* [Text segment]:
- - - - - - -

Monday, August 19, 2013

Conserrvatives Don't Get It says Liberal

Conservatives are already responding to Mike Konzcal's "Conservatives don't get that some problems are public, and it's hurting them" in the Washington Post.

Liberals, on the other hand, believe that, e.g., "unemployment is a public problem... because the individual firm, the individual himself, is powerless to cope with the complexities in times of stress."  That's how Bill Buckley put it, according to Konzcal.

OK, so now we have to define the difference between "public" and "private."  Konzcal uses John Dewey:
Dewey argued that the public is involved wherever an action between two people has consequences “that extend beyond the two directly concerned.”
Then off he goes critiquing conservatives for saying that government shouldn't provide a safety net,  that shaming the poor is better than a government response,  and that talk of inequality belongs in "quiet rooms."

Ah yes.  Inequality, President Obama's big line.  And, "for liberals, inequality is a public problem."
Huge inequality can make us more vulnerable to economic instability, and a weak middle class makes stronger recoveries and innovations less likely to happen. Huge inequalities can “distort our democracy,” making it harder for government to answer the needs of the people. These supplement other arguments like inequality can cause severe deprivation, stigmatizing, unacceptable forms of domination and block equality of opportunity.
But conservatives don't want the government to do anything about inequality.
Conservatives spend a lot of time discussing how inequality isn’t as big as we think, or how the poor have a much better life because certain durable goods are cheaper, or how austerity and liquidation are better for the overall economy than stimulus. But what they really think is that these don’t belong in the realm of the public, and that’s the realm of policy.
You'd expect that a liberal like Konzcal would make a dog's breakfast of what conservatives really believe, so let's pick over the mess he's created.

First of all, conservatives don't think in terms of the polarity of "public" and "private."  We believe that almost all human acts, especially economic acts, are social, in the sense of being not private, merely the business of one or two people, but public, in the sense that every economic act has repercussions throughout the economy.  That's what a free economy means as prices are transmitted throughout the society of producers and consumers.

The polarity that conservatives emphasize is the polarity between government and non-government, between force and voluntary cooperation.  What lies behind the benign notion of a "public problem" is the idea that voluntary cooperation has failed and force is the only solution.  In other words, liberals use the idea of "public" as a euphemism for "government" and "force."

In the conservative universe everything is a "public problem," that is, a problem that people might want to discuss in the public square.  But as soon as we are talking about government action then we are not really talking about a "public problem" any more.  We are talking about what kind of force to apply, what Lenin called "who whom."

- - - - - - -

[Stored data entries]
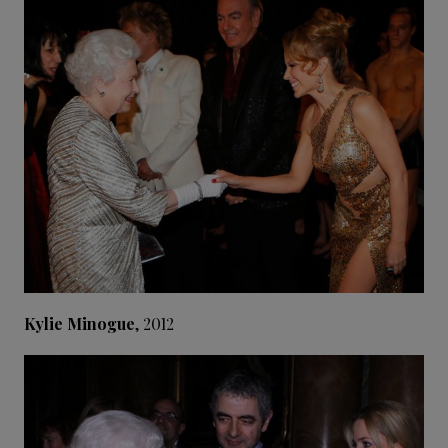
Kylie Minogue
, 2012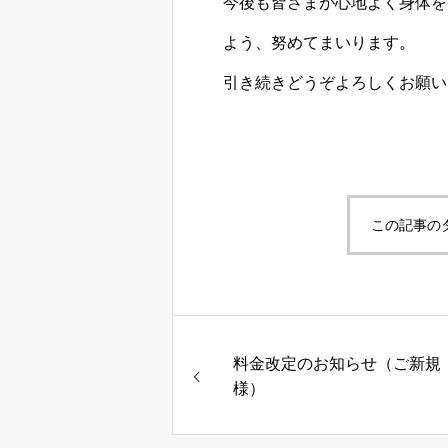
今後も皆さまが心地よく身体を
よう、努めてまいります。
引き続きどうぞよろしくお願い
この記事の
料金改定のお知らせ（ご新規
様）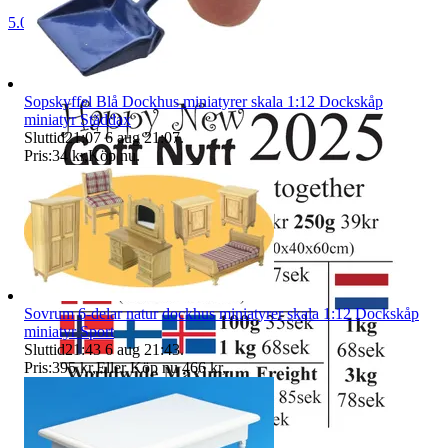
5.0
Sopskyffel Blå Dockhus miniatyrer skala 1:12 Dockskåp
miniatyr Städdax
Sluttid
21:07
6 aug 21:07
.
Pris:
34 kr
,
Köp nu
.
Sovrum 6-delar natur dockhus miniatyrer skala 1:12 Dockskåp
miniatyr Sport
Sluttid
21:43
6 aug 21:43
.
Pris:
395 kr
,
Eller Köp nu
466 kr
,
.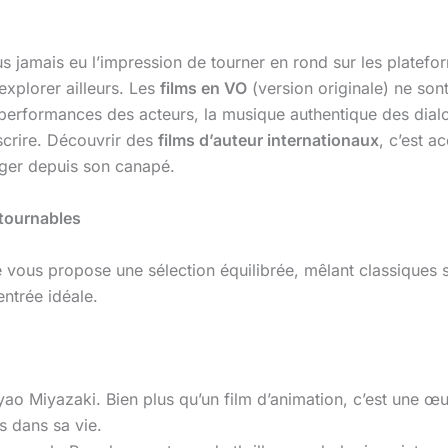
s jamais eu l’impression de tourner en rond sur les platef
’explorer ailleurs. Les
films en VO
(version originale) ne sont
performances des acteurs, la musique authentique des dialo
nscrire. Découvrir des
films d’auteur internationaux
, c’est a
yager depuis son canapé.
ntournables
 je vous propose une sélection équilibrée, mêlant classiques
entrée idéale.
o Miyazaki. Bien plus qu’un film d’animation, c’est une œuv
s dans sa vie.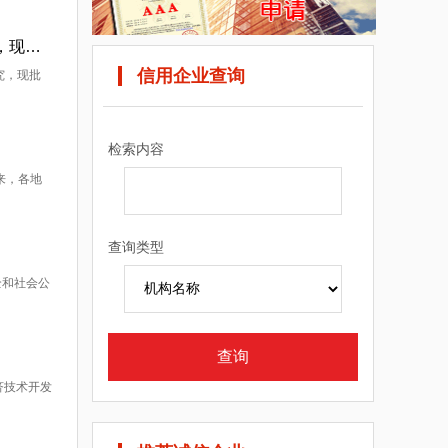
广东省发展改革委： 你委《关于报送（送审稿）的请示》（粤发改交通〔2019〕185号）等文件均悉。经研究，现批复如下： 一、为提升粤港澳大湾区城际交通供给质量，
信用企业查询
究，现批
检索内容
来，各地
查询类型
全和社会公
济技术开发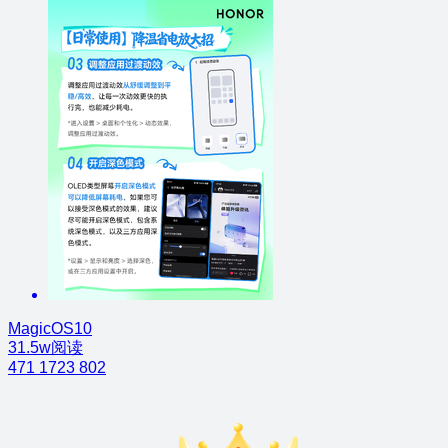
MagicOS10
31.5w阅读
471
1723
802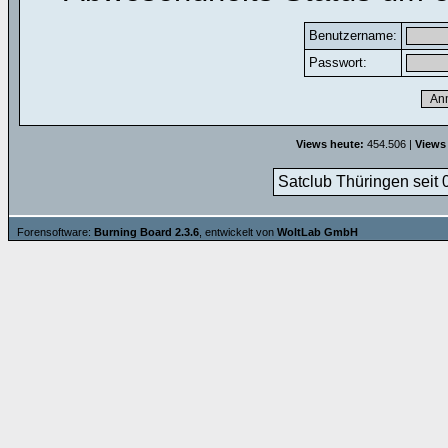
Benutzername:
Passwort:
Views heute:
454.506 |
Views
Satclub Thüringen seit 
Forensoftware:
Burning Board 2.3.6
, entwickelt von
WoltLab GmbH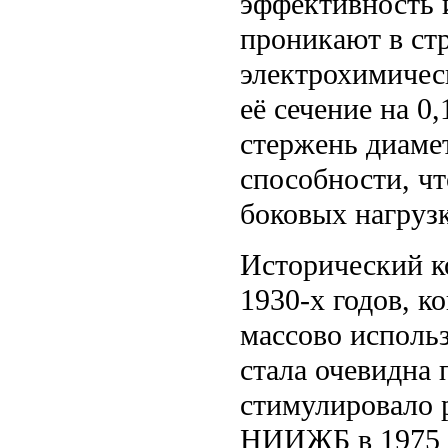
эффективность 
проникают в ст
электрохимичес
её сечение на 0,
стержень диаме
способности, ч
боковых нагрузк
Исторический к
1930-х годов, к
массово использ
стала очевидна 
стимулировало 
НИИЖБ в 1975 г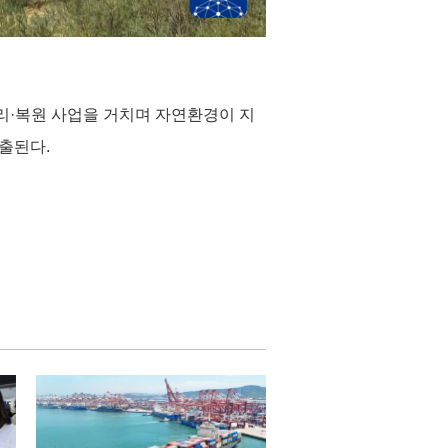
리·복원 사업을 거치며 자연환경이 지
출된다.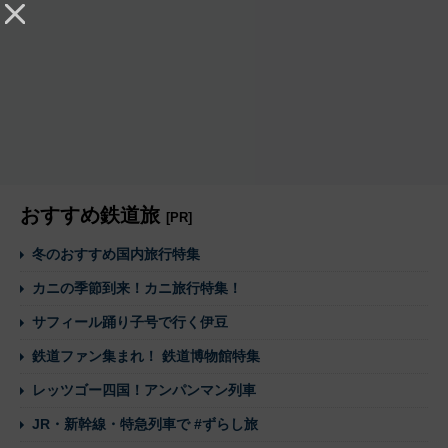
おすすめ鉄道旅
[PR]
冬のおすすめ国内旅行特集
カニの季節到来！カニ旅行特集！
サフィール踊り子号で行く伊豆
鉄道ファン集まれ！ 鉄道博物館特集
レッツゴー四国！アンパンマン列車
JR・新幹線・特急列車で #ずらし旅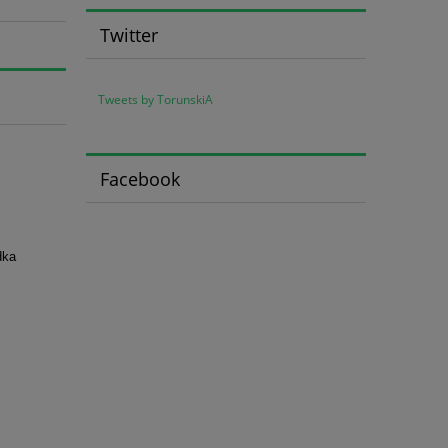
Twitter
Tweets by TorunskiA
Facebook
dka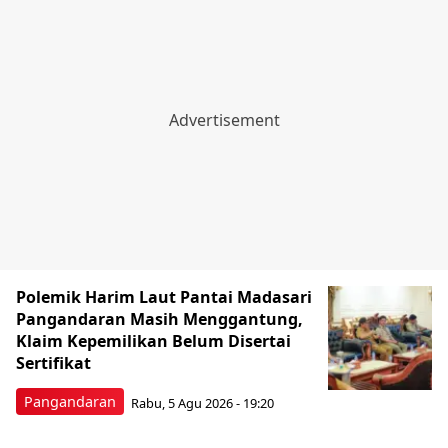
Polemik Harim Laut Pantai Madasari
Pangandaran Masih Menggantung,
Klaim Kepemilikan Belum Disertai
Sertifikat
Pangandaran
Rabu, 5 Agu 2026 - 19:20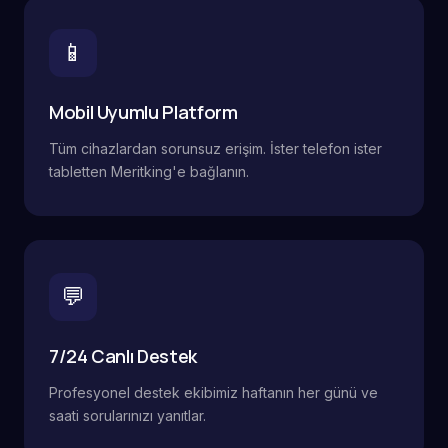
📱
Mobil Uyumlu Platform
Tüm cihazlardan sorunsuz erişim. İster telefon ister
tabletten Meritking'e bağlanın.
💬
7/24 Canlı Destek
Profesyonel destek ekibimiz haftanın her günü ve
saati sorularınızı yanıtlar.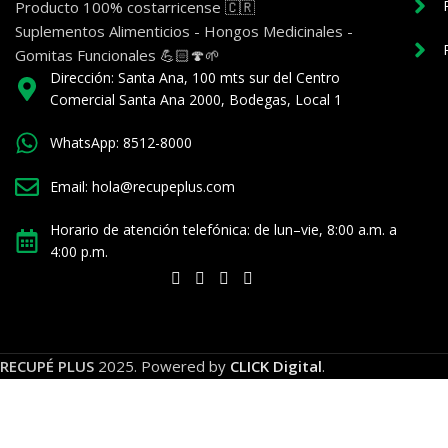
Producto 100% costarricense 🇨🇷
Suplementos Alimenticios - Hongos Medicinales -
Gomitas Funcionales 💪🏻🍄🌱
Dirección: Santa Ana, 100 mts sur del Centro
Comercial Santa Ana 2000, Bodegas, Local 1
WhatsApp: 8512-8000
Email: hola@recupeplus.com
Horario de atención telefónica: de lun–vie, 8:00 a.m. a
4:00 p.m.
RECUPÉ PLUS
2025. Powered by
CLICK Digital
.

- - - - - - -

* [Tasks to perform]:
1) In the post on conservatives and public problems, which polarity does the author say conservatives emphasize?
2) Pick up the post on conservatives and public problems after its final sentence and keep writing in the same voice.

* [Written answers]:
1) The polarity between government and non-government, between force and voluntary cooperation.

2)
Conservatives believe that force is usually the wrong medicine to apply to a social wound.  Take inequality.  Conservatives believe that there is benign inequality and malignant inequality.  The benign kind is the wealth acquired by Bill Gates and the late Steve Jobs.  They made spectacular fortunes by making computers and iPhones that transformed peoples' lives and transformed the economy.  Good for them.  Then there is the malignant kind.  It's the difference in the wages between unionized and non-unionized workers.  The difference in wages between tenured professors and adjunct faculty.  The difference in compensation between pensioned, tenured government employees and casual laborers.

Notice the unseen force behind the malignant kind of inequality?  It's government.  It's government that allows some employees to form a labor monopoly.  It's government that supports academic tenure.  It's corrupt politicians that do corrupt deals with government union leaders in return for political support.

So it's all very well to talk about "public problems" but what if government action makes them worse?  That's the missing link in Mike Konzcal's world view.  He assumes that large-minded people can sit down at a table and construct another government program to fight inequality, and good things will flow.  But what if the opposite is true?  What if today's inequality is the result of 50 years of liberal responses to "public problems" that made things worse?  That's what conservatives are talking about when we mutter on about "unanticipated consequences" of government actions.

For instance, conservatives think that the big problem with the health care system is that 60 years of government intervention since World War II has created a monster.  We think that the monstrosity begins with the fact that most people don't pay for their health care: the insurance company does.  And so people don't pay attention to the hospital bill the way they pay attention to the grocery bill.  And we think that Obamacare will just make things worse and complicate an already complicated system of subsidies and third party payments with even more cross-subsidization.

We notice that, whatever the nature of a "public problem" may be, the liberal solution always seems to be to hand out more free stuff to their political supporters.  And we wonder.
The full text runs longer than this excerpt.